Aisha Garba is a mother of two from Nayinawa community in Damaturu, Yobe State. She has always seen the tailoring business, especially in Northeastern Nigeria as a viable business to venture into but was hindered by the over a decade-long conflict that has affected the economy and viability of businesses in her community and the region. In early 2017, as the Northeast began to recover from the shocks and stresses of the conflict, Aisha started her journey to becoming a tailor.

Reflecting on the journey, she said, “I can still remember, in 2017 when the situation around us started to normalize, I needed to start something, and I opted for tailoring. This is because it will not only help me earn a living and support my family but also because I have always had a passion for fashion. So far, this has been my drive. However, for these years, I lacked the capacity to do this correctly. When I met the Rural Resilience Activity through ZEGCAWIS, I knew this was the opportunity I had been waiting for.”

Through life skills, technical skills, financial literacy, business management, and entrepreneurship training, Aisha has taken her business to the next level. She added,

“Because of the business management training, I have learned how to relate more professionally with my clients, how to keep records of income and expenditure, and the need to save and invest; this has taken my sewing business to the next level. I now take my packaging seriously and that has generated positive and satisfactory feedback from my customers. I believe this intervention has played an integral role in expanding my opportunities.

With  the digital knowledge gained from the capacity building and technical skill training , Aisha   advertises and markets her products via the WhatsApp platform. She has established a working relationship with Gazargamu Store in Damaturu, where they also advertise the clothes she designs,  expanding her clientele. While focusing on scaling up her business, Aisha is making plans to expand and update her sewing skills by enrolling in higher courses in Kano.

Three people holding up dresses and smiling.
Aisha with her mother and Maryam, with whom Aisha shares her shop space and also mentors.

“For me, my capacity was built, and I have been enlightened to dream big. While l use what I have learned through my engagement with the Rural Resilience Activity, I want to learn new things, and new styles and bring something new to the business environment here. For me to achieve this I will have to go and learn and update my skills in Kano, this will enable me to grow and become better in the business. As you can see, my friend and I are working hard to expand this business.”

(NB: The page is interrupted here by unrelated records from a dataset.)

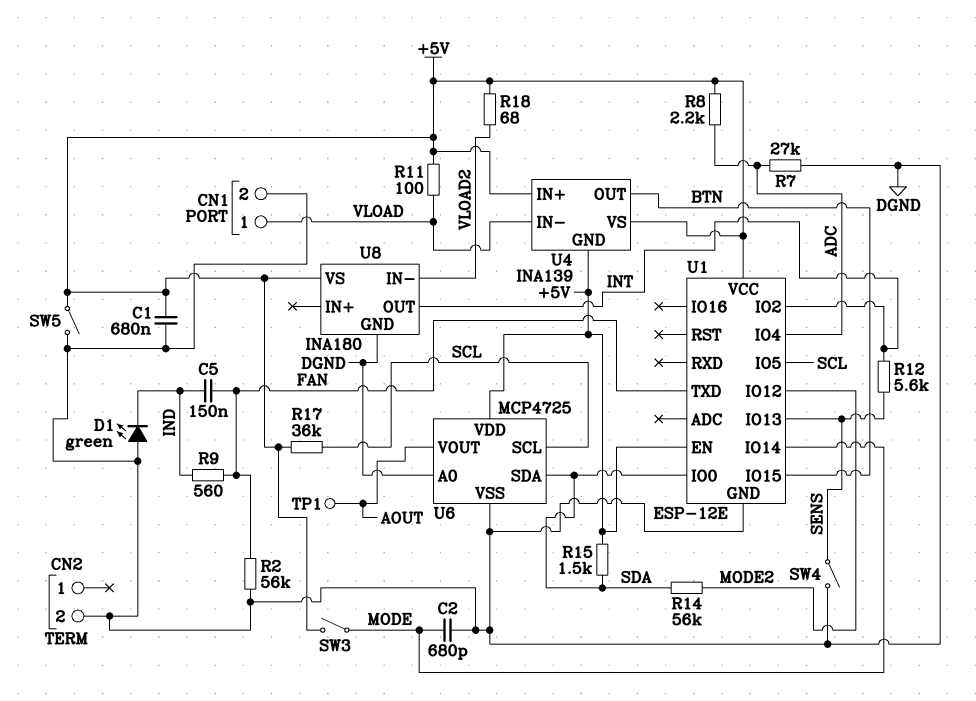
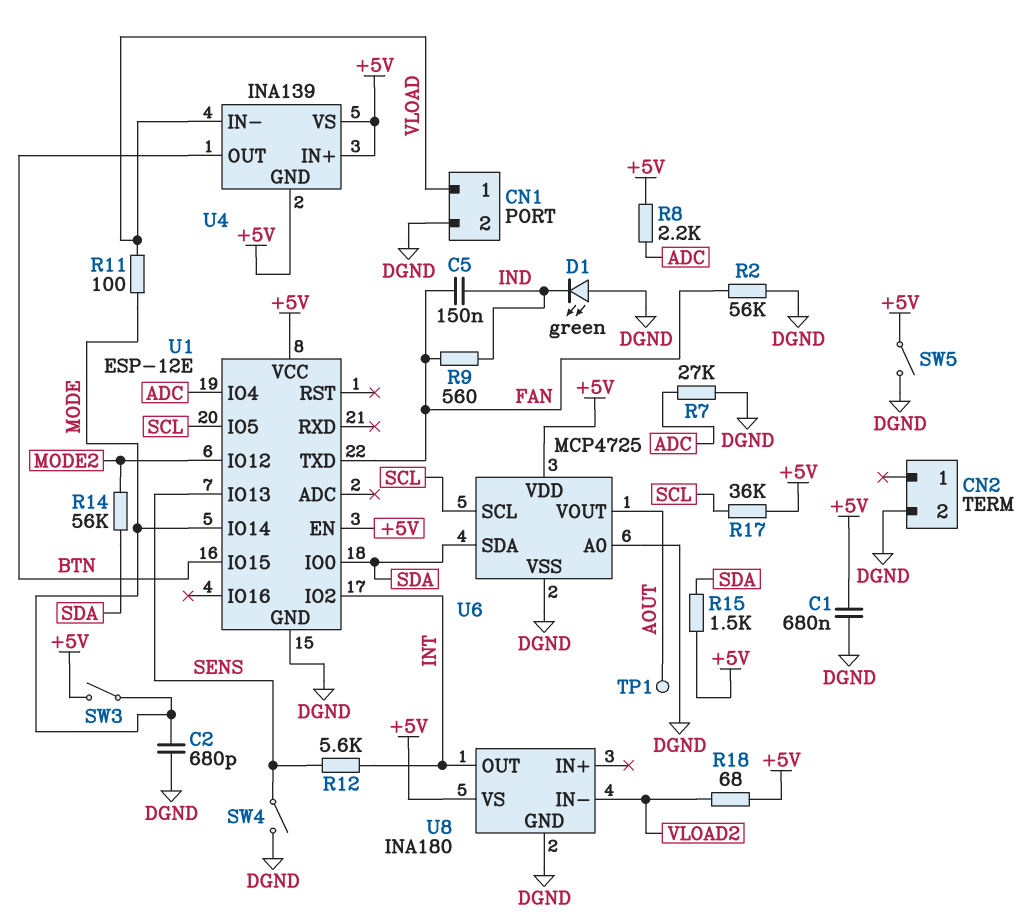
R11: 100 (+5V, VLOAD) -> 100 (MODE, VLOAD)

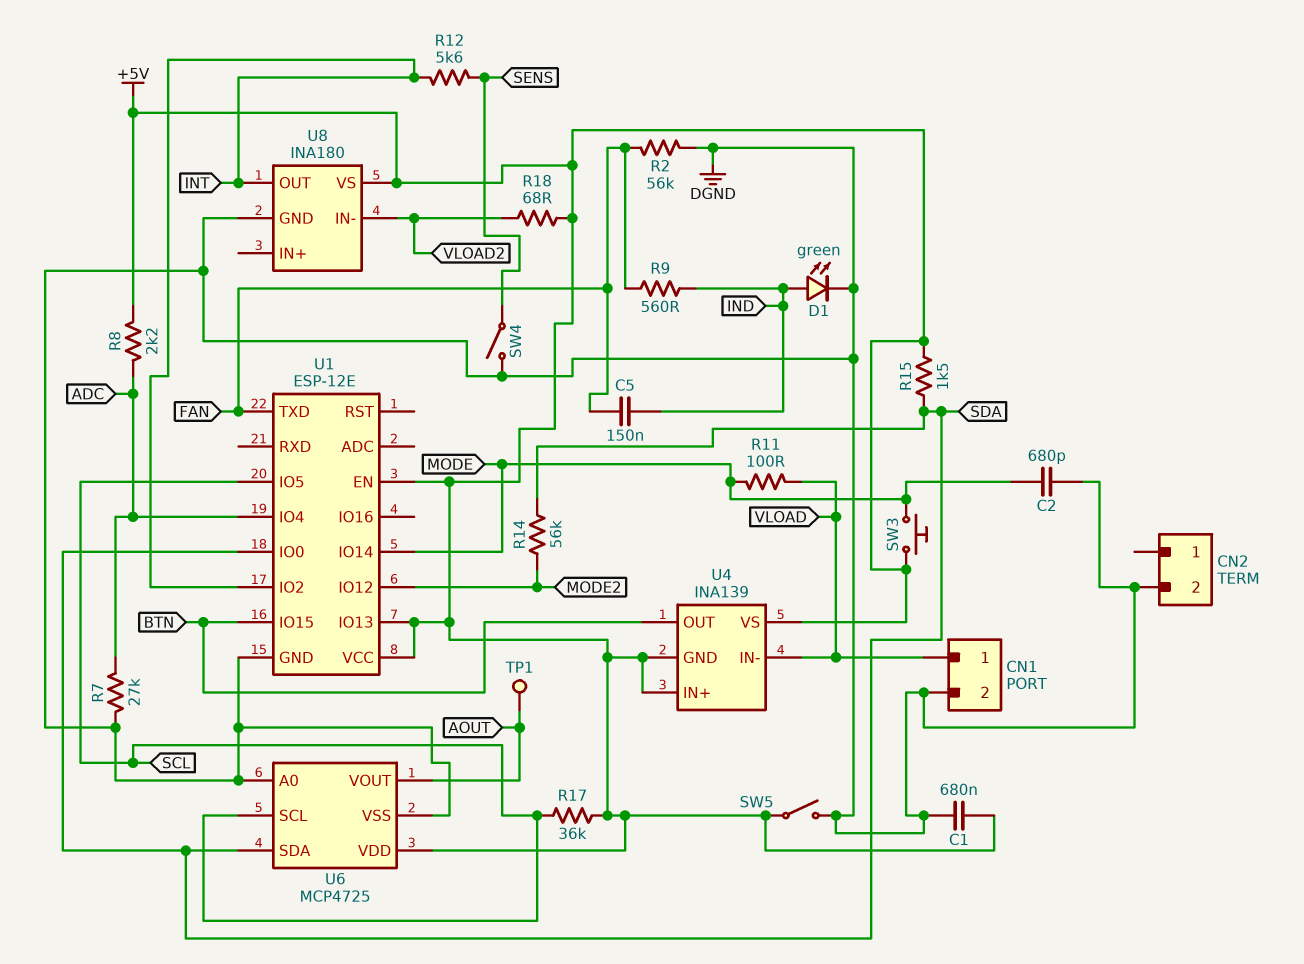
D1: LED green (A DGND, K IND) -> LED green (A IND, K DGND)
SW3: switch (+5V, MODE) -> button (+5V, MODE)
U1 pin IO13: SENS -> +5V

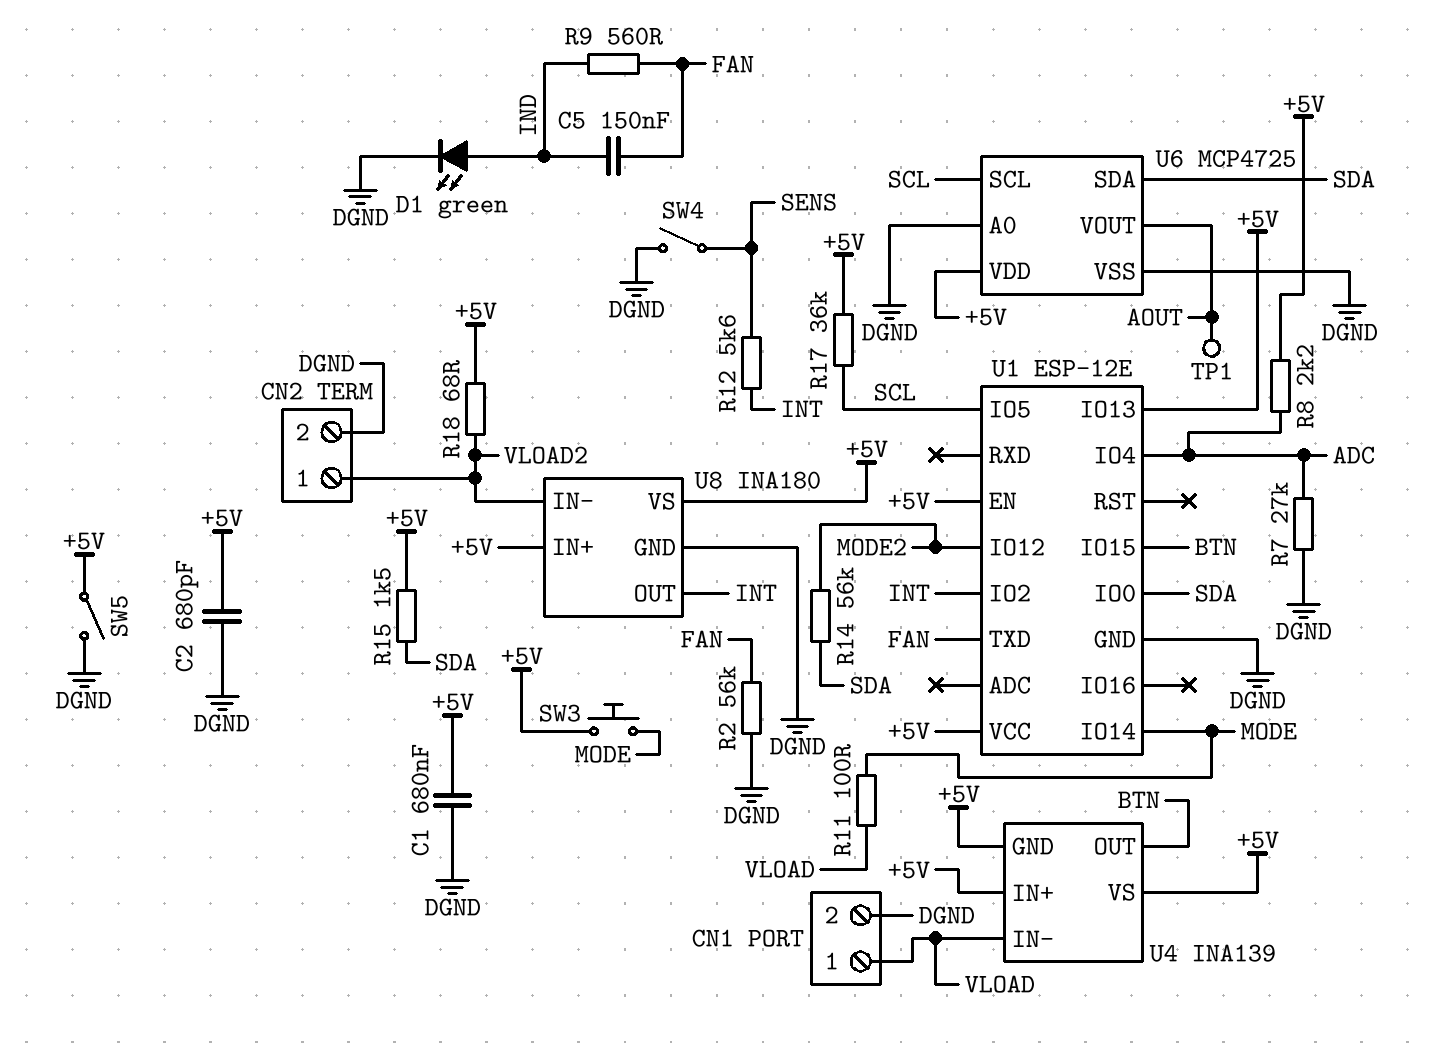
C2: 680pF (DGND, MODE) -> 680pF (+5V, DGND)
CN2 pin 1: none -> VLOAD2
U8 pin IN+: none -> +5V

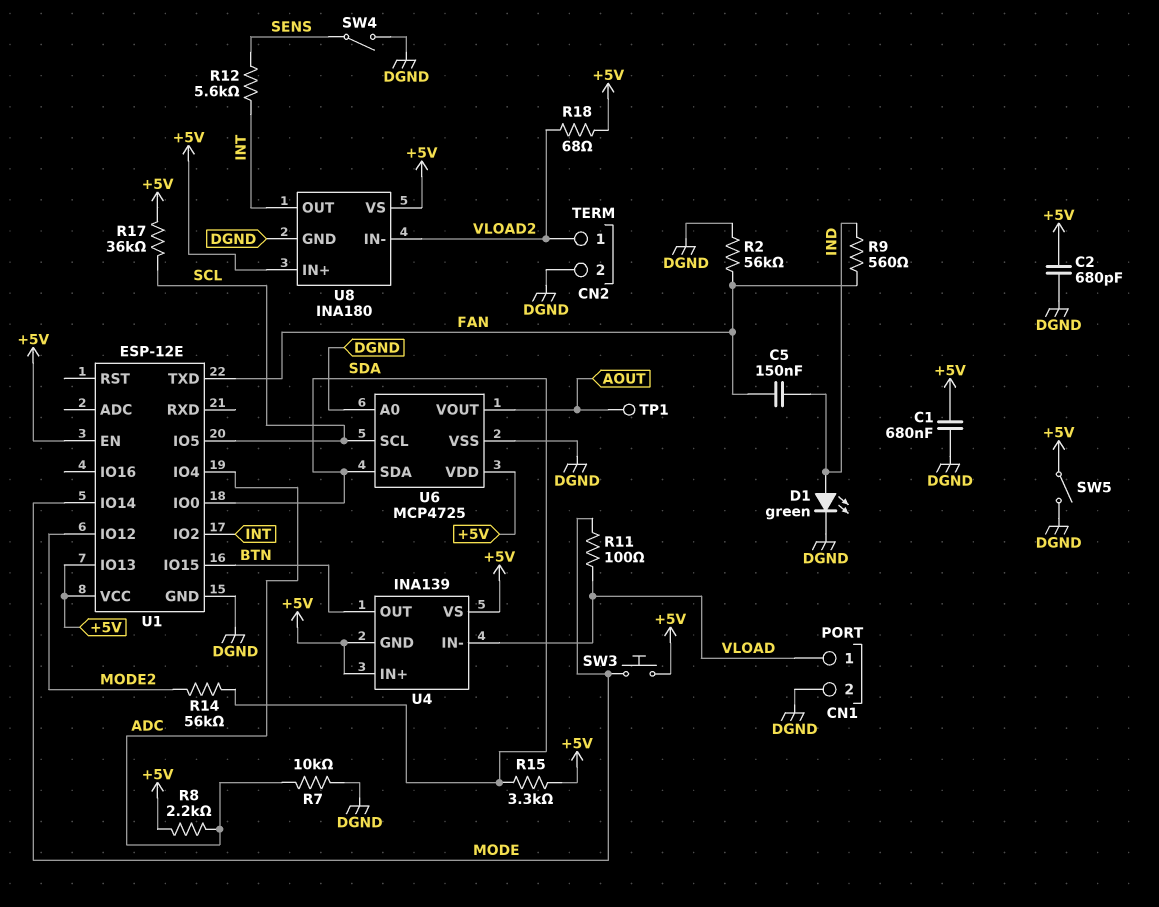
R7: 27k (ADC, DGND) -> 10k (ADC, DGND)
R15: 1.5k (+5V, SDA) -> 3.3k (+5V, SDA)

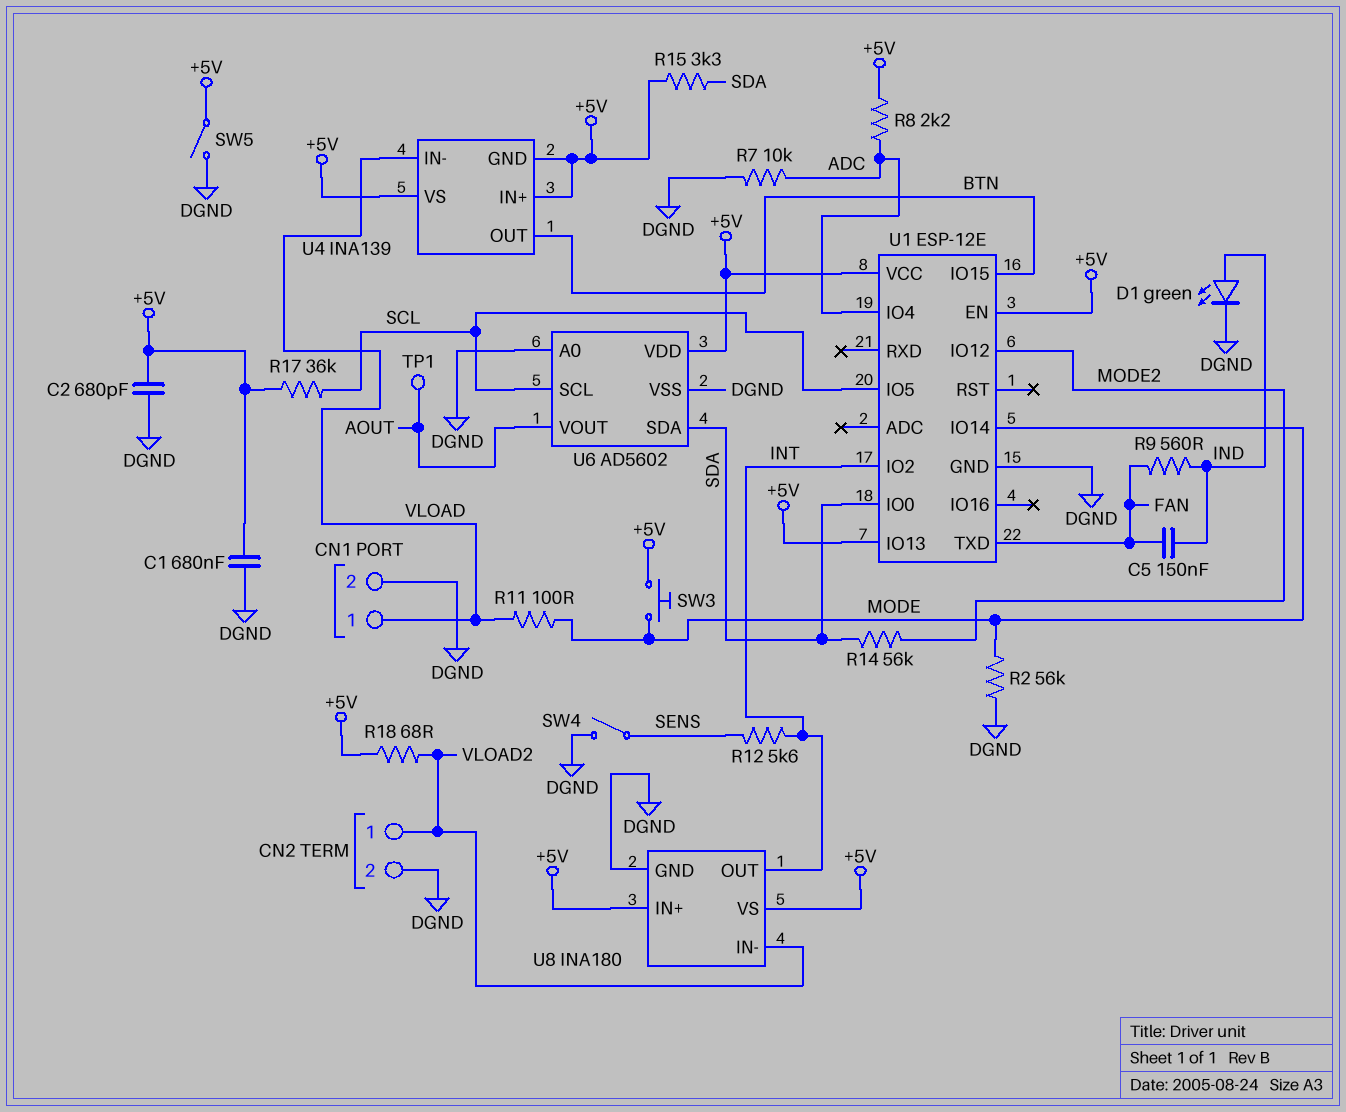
R2: 56k (DGND, FAN) -> 56k (DGND, MODE)
U6: MCP4725 -> AD5602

Before engaging in the activity, Aisha did not keep records, hence she could not keep track of her income. However, Aisha now has a record of her business. For the past five months, she has averaged 12 dresses in a month with an income of NGN 36,000 as against NGN 22,000.

About the Feed the Future Nigeria Rural Resilience Activity

The Feed the Future Nigeria Rural Resilience Activity is a five-year, US$49 million program funded by the United States Agency for International Development (USAID) to facilitate economic recovery and growth in vulnerable, conflict-affected areas by promoting systemic change in market systems. The Activity is part of the U.S. Government's global hunger and food security initiative. It is aimed at empowering vulnerable households, communities, and systems to cope with current shocks and stresses and to be prepared to withstand future ones.

The Activity is implemented by Mercy Corps, in partnership with the International Fertilizer Development Center (IFDC) and Save the Children (SCI), primarily in the Northeast states of Adamawa, Borno, Gombe, and Yobe. The activity supports smallholder farmers and microenterprises by facilitating their economic recovery and growth and ensures that they move out of chronic vulnerability and poverty through expanded opportunities.